— Text passage —
[start]
Knowing When to Give Up a Project


There is always a lot of talk about trying and trying until you succeed at something. Finishing what you start and not being afraid of failure. But are there ever times when a person should give up on a project?

Earlier this year in March, I launched a podcast. My plan was to research, record and publish a new episode each week. I produced three episodes, each with a different focus. A co-worker even produced the perfect opening theme music for it.

And then I decided to give it up.

I felt an immense amount of shame as I packed my audio equipment—the same equipment I struggled to get working with my computer—into a box and into my closet. I felt like I’d failed.

There goes another creative project. What a waste.

It took me some time but I finally found peace, contentment and relief when I really thought about it. If you’re thinking of putting a project aside but you’re feeling guilty about it, think about these few things and how I thought things through before I called it quits.

Do you enjoy doing it?

This is the most important thing about a project, especially a creative one. I love historical research and rewriting it to a more digestable format, but I’m not terribly fond of speaking. I don’t mind editing audio but I hated how I sounded as I read over what I’d written. I sounded like I was, well, reading. And that doesn’t make for a great podcast. By episode #3, I was dreading the end of the week when I knew it was time to produce another episode. That was a big hint this wasn’t working for me.

How long have you been working on this project?

While some projects are continuous (podcasting), some end at a certain point (writing a book). If you have been working on a project for several months and an end is in sight, you need to stick with it. It was easier for me to test out the waters of podcasting before setting it aside because I wasn’t terribly invested, financially or emotionally.
[end]
— Entries provided —
[start]
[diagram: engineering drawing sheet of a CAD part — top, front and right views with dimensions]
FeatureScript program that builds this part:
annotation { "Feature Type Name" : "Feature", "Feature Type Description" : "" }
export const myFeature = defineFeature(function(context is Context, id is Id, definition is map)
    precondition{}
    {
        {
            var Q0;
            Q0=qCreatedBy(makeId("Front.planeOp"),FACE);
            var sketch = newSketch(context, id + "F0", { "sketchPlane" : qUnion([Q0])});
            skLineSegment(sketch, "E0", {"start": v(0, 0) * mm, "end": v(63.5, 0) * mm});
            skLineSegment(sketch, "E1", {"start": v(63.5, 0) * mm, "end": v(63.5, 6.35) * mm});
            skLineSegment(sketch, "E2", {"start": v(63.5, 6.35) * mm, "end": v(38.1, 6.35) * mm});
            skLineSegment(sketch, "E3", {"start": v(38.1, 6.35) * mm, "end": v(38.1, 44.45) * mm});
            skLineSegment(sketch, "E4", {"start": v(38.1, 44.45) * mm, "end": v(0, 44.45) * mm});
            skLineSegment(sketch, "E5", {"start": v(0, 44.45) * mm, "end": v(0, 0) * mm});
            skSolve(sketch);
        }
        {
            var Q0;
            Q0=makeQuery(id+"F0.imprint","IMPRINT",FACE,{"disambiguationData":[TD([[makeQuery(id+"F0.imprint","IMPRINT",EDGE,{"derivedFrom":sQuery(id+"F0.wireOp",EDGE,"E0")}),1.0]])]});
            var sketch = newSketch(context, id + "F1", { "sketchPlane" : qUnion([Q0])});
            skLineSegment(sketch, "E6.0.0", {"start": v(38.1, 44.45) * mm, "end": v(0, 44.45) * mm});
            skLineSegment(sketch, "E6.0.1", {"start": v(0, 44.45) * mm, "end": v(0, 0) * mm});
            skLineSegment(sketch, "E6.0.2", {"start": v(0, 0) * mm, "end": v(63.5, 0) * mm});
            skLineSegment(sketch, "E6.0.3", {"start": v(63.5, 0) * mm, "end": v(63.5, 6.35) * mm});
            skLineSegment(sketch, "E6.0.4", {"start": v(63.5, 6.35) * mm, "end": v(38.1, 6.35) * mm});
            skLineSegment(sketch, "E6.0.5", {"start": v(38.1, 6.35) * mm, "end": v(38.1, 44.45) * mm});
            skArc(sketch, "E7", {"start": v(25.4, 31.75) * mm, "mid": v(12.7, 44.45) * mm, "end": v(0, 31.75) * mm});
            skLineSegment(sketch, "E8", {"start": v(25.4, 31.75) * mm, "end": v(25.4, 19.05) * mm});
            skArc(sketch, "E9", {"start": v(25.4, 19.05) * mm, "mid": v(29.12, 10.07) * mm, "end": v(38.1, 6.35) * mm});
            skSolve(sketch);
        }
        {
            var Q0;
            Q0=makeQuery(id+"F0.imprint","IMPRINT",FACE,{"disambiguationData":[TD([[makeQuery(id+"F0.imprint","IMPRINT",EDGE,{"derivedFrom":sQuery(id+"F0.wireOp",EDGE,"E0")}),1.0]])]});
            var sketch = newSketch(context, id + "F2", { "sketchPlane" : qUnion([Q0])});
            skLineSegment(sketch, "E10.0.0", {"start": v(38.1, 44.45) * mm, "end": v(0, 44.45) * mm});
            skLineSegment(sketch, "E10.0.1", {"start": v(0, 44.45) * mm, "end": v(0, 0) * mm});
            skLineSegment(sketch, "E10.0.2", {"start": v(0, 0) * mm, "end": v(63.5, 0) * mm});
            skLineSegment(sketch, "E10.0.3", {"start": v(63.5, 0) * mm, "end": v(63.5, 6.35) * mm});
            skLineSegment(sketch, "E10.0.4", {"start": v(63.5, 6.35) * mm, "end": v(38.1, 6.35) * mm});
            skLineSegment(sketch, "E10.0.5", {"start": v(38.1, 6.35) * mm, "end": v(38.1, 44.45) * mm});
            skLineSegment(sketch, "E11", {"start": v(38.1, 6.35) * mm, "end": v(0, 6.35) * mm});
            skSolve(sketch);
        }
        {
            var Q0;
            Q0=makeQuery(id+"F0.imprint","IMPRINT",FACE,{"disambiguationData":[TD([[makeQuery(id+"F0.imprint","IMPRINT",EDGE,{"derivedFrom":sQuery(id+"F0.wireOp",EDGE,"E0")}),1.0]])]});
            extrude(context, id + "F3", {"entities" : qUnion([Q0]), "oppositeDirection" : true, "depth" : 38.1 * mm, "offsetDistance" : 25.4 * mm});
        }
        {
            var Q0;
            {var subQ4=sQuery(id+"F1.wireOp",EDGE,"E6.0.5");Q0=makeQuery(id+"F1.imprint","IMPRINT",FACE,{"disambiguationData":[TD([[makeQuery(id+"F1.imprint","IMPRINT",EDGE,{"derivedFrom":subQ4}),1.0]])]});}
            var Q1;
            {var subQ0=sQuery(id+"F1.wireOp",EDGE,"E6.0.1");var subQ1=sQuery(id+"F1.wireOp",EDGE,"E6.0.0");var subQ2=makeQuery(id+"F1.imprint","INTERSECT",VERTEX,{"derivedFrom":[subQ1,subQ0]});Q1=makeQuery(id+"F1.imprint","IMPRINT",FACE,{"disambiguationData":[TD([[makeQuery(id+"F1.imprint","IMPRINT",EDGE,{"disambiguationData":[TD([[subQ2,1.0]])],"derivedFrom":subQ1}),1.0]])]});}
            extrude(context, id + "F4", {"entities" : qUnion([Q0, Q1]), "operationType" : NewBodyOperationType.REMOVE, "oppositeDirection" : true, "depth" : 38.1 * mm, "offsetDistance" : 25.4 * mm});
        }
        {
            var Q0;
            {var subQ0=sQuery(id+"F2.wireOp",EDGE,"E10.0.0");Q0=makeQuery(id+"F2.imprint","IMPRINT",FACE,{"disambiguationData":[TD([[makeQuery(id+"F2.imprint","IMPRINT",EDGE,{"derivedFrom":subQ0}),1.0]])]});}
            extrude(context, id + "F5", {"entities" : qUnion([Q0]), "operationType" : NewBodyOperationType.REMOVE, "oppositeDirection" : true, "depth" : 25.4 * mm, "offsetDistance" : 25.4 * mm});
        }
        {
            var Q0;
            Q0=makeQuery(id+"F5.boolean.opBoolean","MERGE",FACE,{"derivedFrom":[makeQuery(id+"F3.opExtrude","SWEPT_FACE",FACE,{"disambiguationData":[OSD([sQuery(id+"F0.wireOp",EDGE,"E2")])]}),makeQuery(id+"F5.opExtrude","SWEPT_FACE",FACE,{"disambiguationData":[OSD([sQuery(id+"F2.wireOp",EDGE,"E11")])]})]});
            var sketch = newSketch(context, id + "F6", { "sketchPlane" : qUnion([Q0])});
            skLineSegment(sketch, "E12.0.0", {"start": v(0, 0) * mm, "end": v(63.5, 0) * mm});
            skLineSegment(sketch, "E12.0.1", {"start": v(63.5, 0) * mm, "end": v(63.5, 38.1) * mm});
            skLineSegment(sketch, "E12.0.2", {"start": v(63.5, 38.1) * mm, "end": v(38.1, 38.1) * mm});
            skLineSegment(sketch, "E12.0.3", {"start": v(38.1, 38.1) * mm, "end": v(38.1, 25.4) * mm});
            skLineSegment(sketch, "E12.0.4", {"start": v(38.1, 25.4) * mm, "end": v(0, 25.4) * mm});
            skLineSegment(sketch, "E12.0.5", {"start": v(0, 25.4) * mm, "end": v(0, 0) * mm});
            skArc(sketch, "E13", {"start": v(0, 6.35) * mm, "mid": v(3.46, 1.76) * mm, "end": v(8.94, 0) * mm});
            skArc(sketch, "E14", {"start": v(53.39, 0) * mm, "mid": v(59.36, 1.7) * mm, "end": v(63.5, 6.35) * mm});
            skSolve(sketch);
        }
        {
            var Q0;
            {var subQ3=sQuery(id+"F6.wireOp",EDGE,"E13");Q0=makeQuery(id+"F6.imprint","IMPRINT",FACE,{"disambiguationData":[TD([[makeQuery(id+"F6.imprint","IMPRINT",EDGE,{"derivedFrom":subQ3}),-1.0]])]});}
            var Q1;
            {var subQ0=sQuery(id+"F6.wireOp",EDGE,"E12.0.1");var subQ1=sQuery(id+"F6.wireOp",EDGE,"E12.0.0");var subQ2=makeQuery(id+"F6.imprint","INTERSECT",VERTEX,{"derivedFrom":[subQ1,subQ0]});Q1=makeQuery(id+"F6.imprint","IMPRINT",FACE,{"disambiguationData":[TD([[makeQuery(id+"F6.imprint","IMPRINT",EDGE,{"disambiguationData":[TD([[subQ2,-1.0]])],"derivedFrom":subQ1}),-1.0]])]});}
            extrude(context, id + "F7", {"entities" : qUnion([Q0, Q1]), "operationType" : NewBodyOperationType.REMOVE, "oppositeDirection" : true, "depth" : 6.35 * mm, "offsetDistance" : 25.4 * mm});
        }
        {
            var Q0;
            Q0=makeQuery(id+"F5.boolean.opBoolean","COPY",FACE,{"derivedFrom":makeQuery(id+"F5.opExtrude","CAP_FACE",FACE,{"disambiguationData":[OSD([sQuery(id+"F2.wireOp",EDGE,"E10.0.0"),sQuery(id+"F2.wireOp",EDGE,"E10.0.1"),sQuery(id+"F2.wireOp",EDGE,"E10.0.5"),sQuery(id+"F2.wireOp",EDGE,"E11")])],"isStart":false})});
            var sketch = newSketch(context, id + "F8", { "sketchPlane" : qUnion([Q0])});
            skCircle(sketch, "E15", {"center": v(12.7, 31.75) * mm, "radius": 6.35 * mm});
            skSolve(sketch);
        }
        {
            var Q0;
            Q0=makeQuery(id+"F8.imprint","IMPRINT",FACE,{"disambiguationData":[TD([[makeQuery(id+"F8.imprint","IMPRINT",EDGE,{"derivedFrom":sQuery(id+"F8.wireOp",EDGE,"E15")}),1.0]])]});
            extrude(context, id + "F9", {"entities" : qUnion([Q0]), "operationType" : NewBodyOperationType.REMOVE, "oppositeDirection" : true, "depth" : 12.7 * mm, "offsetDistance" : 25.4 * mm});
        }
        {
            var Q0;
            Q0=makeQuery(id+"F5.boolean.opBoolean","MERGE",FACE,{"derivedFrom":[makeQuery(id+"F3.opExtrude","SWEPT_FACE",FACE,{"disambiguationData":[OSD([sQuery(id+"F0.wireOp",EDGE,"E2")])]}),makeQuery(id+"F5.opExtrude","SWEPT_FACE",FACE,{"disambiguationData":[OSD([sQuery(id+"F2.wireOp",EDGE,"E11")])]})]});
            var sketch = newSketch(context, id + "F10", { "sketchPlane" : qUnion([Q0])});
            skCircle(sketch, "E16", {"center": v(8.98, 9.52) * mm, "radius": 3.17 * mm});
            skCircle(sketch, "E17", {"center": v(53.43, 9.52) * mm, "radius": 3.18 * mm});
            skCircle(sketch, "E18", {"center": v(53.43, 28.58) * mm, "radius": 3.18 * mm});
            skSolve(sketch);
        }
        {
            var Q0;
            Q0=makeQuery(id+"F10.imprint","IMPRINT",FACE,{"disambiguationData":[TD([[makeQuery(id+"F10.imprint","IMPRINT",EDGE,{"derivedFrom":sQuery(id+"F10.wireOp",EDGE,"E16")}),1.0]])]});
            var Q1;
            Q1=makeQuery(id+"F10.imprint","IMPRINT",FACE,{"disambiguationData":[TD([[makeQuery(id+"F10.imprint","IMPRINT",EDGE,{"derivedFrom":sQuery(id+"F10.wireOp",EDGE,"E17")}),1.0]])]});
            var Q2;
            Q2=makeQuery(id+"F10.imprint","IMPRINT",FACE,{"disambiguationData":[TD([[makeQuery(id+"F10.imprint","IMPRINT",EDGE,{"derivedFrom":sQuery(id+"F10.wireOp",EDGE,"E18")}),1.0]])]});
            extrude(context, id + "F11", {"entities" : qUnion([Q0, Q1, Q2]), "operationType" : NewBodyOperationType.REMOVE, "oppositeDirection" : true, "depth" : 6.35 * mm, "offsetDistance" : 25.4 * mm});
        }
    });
[end]
— Task goal —
In the text on giving up a project, how many podcast episodes did the writer produce before quitting? The records aren't needed here.

— Exercise answer —
Three episodes.